Como es harto conocido, la línea editorial de DC Comics experimentó una renovación completa en 1986, cuando su Universo de personajes se remodeló por completo a raíz de la maxiserie Crisis en Tierras Infinitas. Entre los muchos cambios que conllevó estuvo el de cerrar la colección World’s Finest, que desde 1941 venía reuniendo en sus páginas a los dos principales iconos de la casa, Superman y Batman, resolviendo casos conjuntamente.
Pero he aquí que cuatro años después, Dave Gibbons (célebre dibujante de Watchmen o Juez Dredd ahora debutando como guionista) y Steve Rude (que había alcanzado fama y elogios universales por su trabajo en Nexus) recuperan la denominación clásica para una miniserie de tres números.

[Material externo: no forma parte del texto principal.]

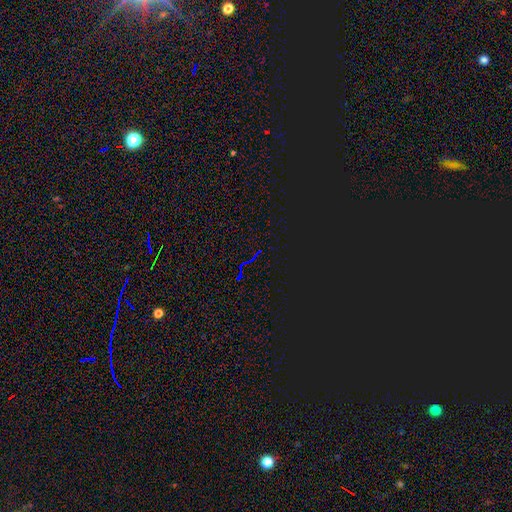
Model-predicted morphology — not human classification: Smooth or featured: star or artifact — 82% (smooth — 9%)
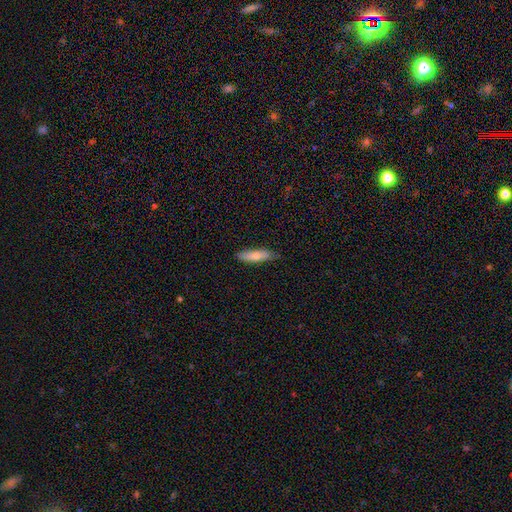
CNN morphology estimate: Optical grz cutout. It shows a smooth galaxy with no disk features (70%) that is cigar-shaped (62%). Merging: none (81%).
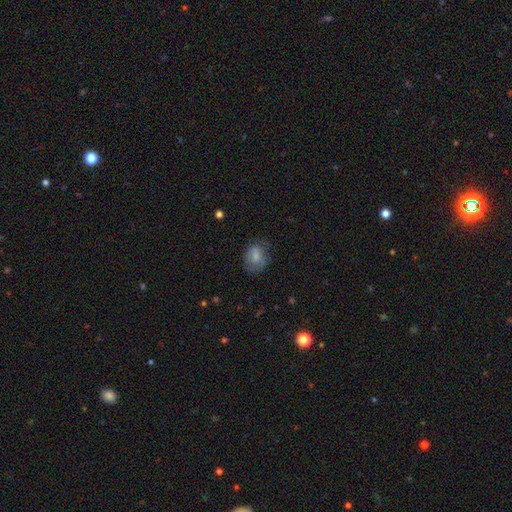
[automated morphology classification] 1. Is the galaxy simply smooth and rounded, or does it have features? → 73% smooth, 18% featured or disk, 9% star or artifact.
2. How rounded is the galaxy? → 59% in between, 39% round, 1% cigar-shaped.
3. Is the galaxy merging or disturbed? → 57% none, 27% minor disturbance, 15% major disturbance, 2% merger.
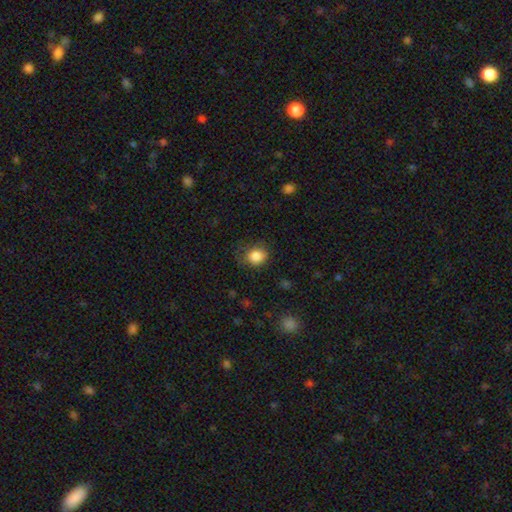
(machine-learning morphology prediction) A smooth galaxy with no disk features (86%) that is round (70%). Merging: none (68%).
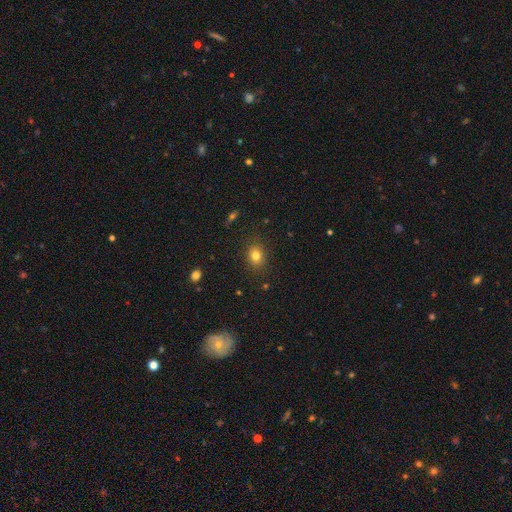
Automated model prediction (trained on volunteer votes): smooth_or_featured: smooth (p=0.79) [alt: star or artifact p=0.13]
how_rounded: round (p=0.55) [alt: in between p=0.44]
merging: none (p=0.86) [alt: minor disturbance p=0.09]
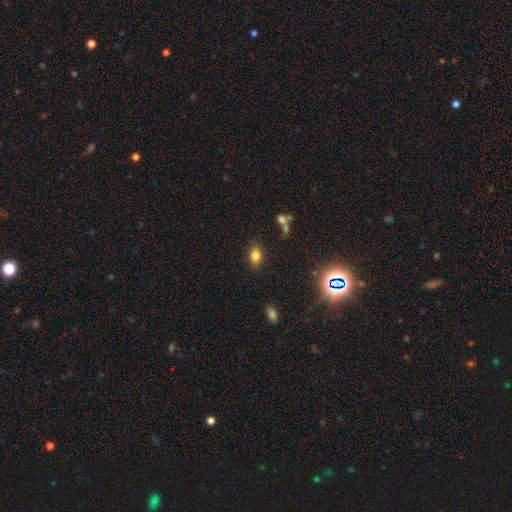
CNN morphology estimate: Smooth or featured? smooth (80%)
How rounded? in between (75%)
Merging? none (82%)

Cómic notable no sólo por su equipo creativo sino también por su formato (volúmenes Prestigio, reservados todavía entonces para obras de mayor calidad), extensión (150 páginas) y, sobre todo, como declaración de principios por su intención de recuperar la esencia primigenia de los dos héroes. Y es que Los mejores del mundo es un homenaje a la Edad de Oro de los superhéroes en un momento en el que la disposición general en el género discurría por caminos muy diferentes derivados de las obras seminales de Frank Miller y Alan Moore.
Hace décadas, tras la muerte de sus padres, Oliver Monks fue puesto bajo la tutela de Byron Wylie, director del orfanato Midway, localizado a mitad de camino entre Gotham y Metropolis. Wylie organizaba a sus protegidos en bandas de delincuentes hasta que sus actividades fueron descubiertas y él enviado a prisión para cumplir una sentencia de treinta años.

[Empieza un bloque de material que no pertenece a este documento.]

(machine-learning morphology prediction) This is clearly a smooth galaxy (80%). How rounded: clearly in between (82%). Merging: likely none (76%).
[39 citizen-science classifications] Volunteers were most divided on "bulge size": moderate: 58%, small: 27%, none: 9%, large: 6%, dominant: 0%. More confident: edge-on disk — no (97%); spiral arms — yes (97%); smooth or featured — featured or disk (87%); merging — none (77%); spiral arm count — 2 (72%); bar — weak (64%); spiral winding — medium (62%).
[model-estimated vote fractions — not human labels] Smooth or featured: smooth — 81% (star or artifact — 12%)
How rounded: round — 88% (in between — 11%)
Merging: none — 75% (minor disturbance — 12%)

En la actualidad, Monks dirige el orfanato junto al Padre Fullbright, pero el edificio se ha convertido en objetivo de Lex Luthor, que quiere completar una gran operación inmobiliaria en Gotham comprando baratos una serie de edificios ruinosos. Pero averigua que Monks ha vendido uno de ellos, el orfanato, al Joker, que lo hace víctima de un chantaje por su inclinación al juego y las mujeres. A cambio de sus propiedades, el Joker pacta con Luthor un precio de cinco millones de dólares y que le permita pasar una semana de “vacaciones” en Metrópolis.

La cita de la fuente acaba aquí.